Every human being from the day you're born is learning. And so when you go to work and you're doing the same thing over and over again, and you're not learning, you get this sense of stasis that, you know, I'm not going anywhere and, you know, maybe I'll just retire in this job and maybe that'll be the end of that. That's not good for the company, and that's not good for the individual. So we have to find ways in the company to reward growth without waiting for that promotion.
I remember several times in my career where I would go to my boss and say, "I'm this level, what is it going to take for me to get to the next level?" And I remember one time my boss said to me, "You just need to wait. It takes at least two years." I remember thinking to myself, "That's ridiculous. Why does it take two years?" And he would say, "Because that's the way we do it around here." I was never very good at politics, but I've had an incredibly enriching, successful, fulfilling career in many, many ways and grown in so many ways. The fact that I'm even here doing this video for you is because my career was based on personal, professional growth all the time. And I was lucky enough to have companies that allowed me to do that, or I left the company, went to another one, at times, to get the development and growth that I needed.

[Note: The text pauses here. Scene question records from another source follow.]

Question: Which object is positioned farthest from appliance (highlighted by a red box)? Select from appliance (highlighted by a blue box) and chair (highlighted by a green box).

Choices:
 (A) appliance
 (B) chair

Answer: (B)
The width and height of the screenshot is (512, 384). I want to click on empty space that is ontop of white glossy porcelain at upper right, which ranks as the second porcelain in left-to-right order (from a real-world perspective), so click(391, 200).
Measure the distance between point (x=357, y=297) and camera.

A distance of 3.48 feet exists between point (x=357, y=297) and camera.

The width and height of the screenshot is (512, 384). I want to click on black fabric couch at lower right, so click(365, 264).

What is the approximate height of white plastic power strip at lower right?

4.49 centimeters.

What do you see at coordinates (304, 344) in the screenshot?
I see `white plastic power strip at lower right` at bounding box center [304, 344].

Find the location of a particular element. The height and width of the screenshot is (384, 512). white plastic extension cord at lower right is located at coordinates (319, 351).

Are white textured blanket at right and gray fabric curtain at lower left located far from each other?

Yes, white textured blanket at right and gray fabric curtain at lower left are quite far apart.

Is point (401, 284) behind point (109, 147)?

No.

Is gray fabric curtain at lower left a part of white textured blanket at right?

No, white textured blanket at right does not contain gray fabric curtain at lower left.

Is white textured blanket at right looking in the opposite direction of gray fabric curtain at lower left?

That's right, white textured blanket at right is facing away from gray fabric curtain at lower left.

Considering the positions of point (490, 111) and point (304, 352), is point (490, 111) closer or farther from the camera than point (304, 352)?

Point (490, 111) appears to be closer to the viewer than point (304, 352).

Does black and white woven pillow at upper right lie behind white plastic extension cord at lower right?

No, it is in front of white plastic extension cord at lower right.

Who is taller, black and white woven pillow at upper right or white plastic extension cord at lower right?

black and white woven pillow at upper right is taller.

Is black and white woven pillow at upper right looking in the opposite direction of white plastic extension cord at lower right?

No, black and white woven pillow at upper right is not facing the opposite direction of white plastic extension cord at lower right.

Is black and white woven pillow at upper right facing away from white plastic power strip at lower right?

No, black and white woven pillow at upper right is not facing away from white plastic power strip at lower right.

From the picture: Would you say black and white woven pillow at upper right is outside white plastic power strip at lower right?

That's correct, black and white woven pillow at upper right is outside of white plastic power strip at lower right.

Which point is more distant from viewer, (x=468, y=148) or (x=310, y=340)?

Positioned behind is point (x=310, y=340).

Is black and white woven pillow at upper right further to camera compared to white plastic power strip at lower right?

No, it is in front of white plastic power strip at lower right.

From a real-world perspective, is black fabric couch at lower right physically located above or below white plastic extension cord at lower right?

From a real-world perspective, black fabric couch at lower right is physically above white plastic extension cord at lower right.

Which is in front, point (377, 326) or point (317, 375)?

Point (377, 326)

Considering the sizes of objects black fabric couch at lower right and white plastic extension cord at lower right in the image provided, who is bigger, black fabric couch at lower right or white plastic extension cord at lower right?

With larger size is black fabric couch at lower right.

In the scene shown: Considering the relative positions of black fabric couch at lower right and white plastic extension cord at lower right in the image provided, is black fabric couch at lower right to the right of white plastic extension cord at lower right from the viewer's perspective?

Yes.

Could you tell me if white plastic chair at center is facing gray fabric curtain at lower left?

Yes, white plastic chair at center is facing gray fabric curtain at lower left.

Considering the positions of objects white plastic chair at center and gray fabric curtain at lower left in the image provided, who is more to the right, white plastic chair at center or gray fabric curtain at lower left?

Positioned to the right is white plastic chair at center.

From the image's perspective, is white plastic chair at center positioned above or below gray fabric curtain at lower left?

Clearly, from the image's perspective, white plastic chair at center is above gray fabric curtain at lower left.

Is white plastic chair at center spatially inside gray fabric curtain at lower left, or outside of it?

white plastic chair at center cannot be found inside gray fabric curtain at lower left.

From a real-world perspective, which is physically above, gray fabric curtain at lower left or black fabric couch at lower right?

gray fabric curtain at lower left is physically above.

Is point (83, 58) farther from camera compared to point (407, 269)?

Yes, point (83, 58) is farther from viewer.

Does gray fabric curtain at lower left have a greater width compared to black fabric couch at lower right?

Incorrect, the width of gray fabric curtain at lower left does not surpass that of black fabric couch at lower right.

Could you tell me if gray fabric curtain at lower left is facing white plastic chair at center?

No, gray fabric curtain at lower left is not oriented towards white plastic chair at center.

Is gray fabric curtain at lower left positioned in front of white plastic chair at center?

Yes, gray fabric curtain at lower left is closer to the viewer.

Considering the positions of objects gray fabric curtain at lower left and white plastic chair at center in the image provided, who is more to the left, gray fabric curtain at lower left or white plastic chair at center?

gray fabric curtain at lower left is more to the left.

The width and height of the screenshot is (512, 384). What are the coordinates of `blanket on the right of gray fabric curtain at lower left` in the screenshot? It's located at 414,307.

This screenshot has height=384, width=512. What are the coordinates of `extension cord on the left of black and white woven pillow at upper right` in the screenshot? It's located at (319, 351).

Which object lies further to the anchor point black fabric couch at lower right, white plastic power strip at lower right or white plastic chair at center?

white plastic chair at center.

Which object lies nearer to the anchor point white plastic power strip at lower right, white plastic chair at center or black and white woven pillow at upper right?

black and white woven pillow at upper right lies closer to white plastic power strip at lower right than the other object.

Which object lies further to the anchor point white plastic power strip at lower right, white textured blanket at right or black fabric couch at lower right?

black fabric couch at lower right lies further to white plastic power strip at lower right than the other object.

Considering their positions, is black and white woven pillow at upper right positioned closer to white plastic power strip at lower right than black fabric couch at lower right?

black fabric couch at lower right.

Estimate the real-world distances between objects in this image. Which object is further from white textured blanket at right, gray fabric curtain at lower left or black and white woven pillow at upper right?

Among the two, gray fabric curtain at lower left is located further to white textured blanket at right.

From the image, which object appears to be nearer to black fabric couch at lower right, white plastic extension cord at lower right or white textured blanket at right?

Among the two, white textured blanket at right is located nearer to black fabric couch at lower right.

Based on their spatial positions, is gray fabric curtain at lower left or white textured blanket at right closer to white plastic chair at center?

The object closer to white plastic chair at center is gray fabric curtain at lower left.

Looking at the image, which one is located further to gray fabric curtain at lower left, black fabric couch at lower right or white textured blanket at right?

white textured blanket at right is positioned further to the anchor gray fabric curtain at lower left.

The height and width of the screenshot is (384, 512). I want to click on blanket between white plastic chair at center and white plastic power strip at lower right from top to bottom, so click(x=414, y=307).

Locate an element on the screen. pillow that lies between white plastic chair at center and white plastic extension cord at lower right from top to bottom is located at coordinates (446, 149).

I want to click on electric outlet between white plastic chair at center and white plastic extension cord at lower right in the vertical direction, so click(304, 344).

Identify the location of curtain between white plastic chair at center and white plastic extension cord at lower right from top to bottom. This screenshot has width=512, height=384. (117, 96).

The one thing I would say that I've learned over the twenty-five, thirty years that I've been doing this, spending a lot of time in HR is a massive respect for the culture and organizational dynamics of high-performing companies. And if you, as a leader or as an individual or as an HR person, can think systemically about the people issues that are creating the business issues that you're dealing with, you will always be a high performer because every business problem is, at its core, a people problem. And I've learned that again and again and again. And so that is the secret that I would like to share with those of you that are listening.